Arjuna asks who is wiser: those who always practice yoga and devote themselves to the personal form of Krishna or those who honor his formless, imperishable manifestation. Krishna responds that those who practice yoga while thinking of him are “the most joined to yoga,” but those who honor the imperishable reach him, too. This latter group faces greater pain and difficulty, while those who give all actions to Krishna and perform yoga better honor him.
Arjuna’s question echoes the revelation he has just received: Krishna expressed his true power to Arjuna but can never directly show him his true, formless self, which cannot be perceived with the senses and is therefore much more difficult to grasp than an embodied form with the power of the infinite.
Krishna explains that all who think constantly and singularly about him with the proper insight will be uplifted beyond the whims of death and reincarnation.

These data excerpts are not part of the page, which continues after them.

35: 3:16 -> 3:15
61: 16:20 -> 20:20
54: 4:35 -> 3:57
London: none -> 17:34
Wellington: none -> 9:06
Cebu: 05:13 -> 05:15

Those who cannot do this should undertake yoga to reach God. Those who cannot practice yoga should focus on Krishna’s work, because acting for his sake can lead them to fulfillment. And those who cannot do this should devote themselves to Krishna’s power in order to learn to give up the fruits of action. Letting go of action’s fruits leads to peace, so doing so it is better than the focused mind, which is better than wisdom, which is better than mechanical practice.
Although Krishna first elevates insight above yoga, he appears to then advocate the opposite: detachment above focus (through yoga), focus above insight, and insight above sacrifice. Krishna may be offering two contradictory hierarchies of worship because different forms of worship are suited to different people. However, there may also be subtle differences between the kinds of practices he discusses in each section: fixation on Krishna is a devotional practice of the focused mind, so it includes detachment from the fruits of action and requires wisdom; yoga builds this focus, detachment, and wisdom, which is why it would offer a viable alternative for those unable to fixate on Krishna directly.

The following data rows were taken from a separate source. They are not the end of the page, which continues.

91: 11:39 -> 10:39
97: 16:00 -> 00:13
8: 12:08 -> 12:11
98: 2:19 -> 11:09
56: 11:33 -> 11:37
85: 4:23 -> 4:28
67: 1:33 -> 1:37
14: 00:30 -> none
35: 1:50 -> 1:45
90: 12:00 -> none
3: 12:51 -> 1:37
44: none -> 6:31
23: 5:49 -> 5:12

One who lacks hatred, a sense of self and ownership, and the distinction between pain and pleasure is dear to Krishna; so is the controlled and insightful yoga practitioner who devotes themselves to him, as is the one who does not tremble before the world and avoids pleasure, impatience, fear, and anxiety. Krishna continues enumerating qualities of a devotee, suggesting that they must overcome duality and steadily trust his absolute power.
By this stage in the Gita, because Krishna has revealed his true form, Arjuna has clearly switched from an impersonal, intellectual relationship with truth and God to a personal, devotional one; he has moved from trusting Krishna because of his wisdom to trusting Krishna because he is the divine. His willingness to face terror and anxiety at the sight of Krishna’s divine form suggests that Arjuna has begun to adopt the characteristics Krishna enumerates here and convert himself into a wise devotee.